(Stored records)
Content starts

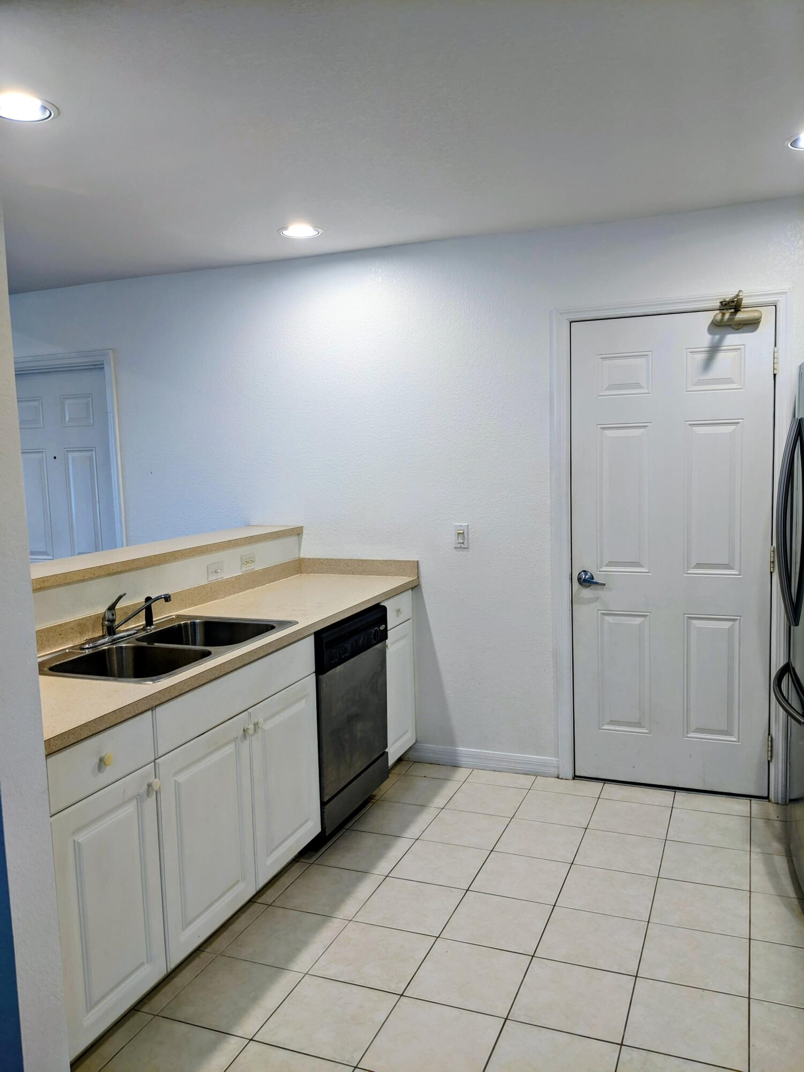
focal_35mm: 27
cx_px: 402
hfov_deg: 51.4
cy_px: 536
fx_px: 836
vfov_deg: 65.3
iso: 62
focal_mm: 4.44
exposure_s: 1/30
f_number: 1.8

Content ends

- **WORK TO COMPLETE**
Excluding the pictures, output every entry above without alteration.

- **SOLVED PROBLEM**
focal_35mm: 27
cx_px: 402
hfov_deg: 51.4
cy_px: 536
fx_px: 836
vfov_deg: 65.3
iso: 62
focal_mm: 4.44
exposure_s: 1/30
f_number: 1.8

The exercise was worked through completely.